Transcribed page data
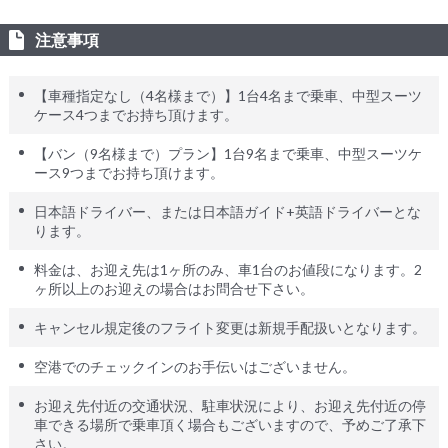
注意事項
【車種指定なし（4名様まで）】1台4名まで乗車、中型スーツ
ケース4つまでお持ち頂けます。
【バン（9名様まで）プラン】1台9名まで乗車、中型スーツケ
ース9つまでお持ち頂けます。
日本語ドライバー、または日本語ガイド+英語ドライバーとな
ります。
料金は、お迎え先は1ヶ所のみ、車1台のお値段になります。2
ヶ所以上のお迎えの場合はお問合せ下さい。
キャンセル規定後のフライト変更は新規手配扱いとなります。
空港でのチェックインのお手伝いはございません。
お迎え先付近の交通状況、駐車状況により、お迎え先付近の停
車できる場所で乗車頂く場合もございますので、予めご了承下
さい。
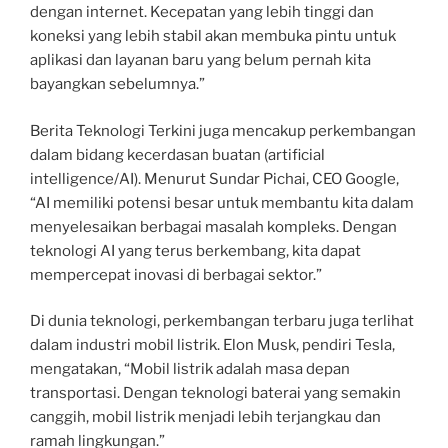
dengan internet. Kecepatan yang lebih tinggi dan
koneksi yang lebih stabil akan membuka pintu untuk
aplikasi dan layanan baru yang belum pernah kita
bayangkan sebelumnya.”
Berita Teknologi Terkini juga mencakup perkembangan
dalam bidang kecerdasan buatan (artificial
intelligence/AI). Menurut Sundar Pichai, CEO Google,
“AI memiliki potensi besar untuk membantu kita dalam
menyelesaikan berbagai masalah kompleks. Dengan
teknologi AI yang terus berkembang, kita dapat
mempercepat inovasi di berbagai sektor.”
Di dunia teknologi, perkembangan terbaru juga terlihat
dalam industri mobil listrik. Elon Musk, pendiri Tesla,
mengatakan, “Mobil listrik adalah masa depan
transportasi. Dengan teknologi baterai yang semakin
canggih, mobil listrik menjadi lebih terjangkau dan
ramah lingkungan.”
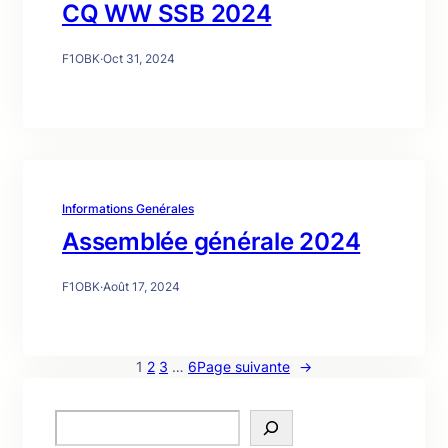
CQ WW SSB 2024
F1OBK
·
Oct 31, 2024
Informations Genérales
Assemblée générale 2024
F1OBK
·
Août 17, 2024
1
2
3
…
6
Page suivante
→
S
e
==
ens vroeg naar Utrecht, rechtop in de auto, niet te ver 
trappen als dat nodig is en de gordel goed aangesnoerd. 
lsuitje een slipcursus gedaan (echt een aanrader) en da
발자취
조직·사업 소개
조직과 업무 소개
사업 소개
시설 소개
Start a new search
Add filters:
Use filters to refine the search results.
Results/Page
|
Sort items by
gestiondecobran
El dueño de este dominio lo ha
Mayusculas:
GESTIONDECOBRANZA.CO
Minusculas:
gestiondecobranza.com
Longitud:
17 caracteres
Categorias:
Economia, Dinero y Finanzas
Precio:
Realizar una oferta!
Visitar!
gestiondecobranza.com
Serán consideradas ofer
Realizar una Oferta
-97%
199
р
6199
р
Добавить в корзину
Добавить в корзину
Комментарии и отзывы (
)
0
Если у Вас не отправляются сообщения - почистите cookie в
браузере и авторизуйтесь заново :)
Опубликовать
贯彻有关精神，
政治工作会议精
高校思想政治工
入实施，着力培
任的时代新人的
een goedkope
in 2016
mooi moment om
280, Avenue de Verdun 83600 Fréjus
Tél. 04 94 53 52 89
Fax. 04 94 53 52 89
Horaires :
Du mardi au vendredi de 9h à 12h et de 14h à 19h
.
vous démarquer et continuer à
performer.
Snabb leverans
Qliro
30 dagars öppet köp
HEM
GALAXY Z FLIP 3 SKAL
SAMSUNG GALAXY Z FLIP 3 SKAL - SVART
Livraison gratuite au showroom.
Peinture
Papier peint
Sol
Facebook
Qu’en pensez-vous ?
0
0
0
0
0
--
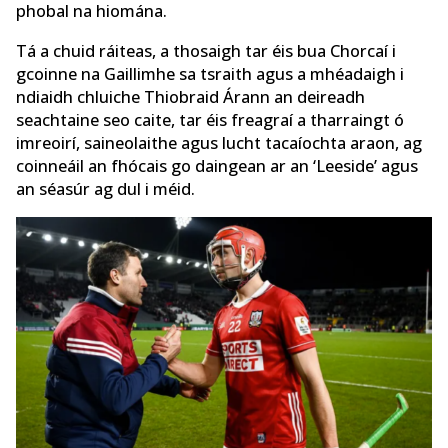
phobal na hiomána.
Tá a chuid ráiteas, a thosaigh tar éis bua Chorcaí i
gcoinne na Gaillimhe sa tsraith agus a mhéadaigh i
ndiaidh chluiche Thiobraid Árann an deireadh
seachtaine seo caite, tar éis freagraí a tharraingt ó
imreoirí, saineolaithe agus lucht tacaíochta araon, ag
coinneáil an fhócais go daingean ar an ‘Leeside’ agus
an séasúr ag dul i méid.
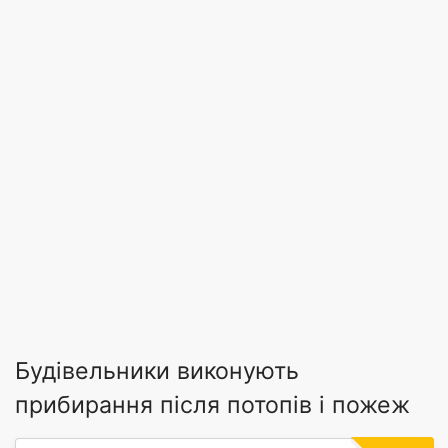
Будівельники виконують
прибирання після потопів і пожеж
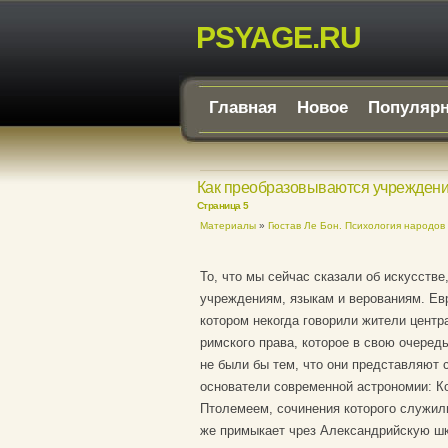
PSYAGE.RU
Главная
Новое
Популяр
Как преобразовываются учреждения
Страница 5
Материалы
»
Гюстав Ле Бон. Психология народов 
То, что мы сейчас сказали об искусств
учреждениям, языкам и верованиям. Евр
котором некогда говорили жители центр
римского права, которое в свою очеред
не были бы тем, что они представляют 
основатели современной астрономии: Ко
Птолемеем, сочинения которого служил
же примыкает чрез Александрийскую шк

# [Written task]
Please convert the stretch of the data from the line containing "Будівельники виконують" through the line containing "же примыкает чрез Александрийскую шк" into a Markdown table with the columns Row and Line, numbering each line and skipping blank lines. Leave the pictures out.

# [Task output]
| Row | Line |
|---|---|
| 1 | Будівельники виконують |
| 2 | прибирання після потопів і пожеж |
| 3 | PSYAGE.RU |
| 4 | Главная |
| 5 | Новое |
| 6 | Популяр |
| 7 | Как преобразовываются учреждения |
| 8 | Страница 5 |
| 9 | Материалы |
| 10 | » |
| 11 | Гюстав Ле Бон. Психология народов  |
| 12 | То, что мы сейчас сказали об искусств |
| 13 | учреждениям, языкам и верованиям. Евр |
| 14 | котором некогда говорили жители центр |
| 15 | римского права, которое в свою очеред |
| 16 | не были бы тем, что они представляют  |
| 17 | основатели современной астрономии: Ко |
| 18 | Птолемеем, сочинения которого служил |
| 19 | же примыкает чрез Александрийскую шк |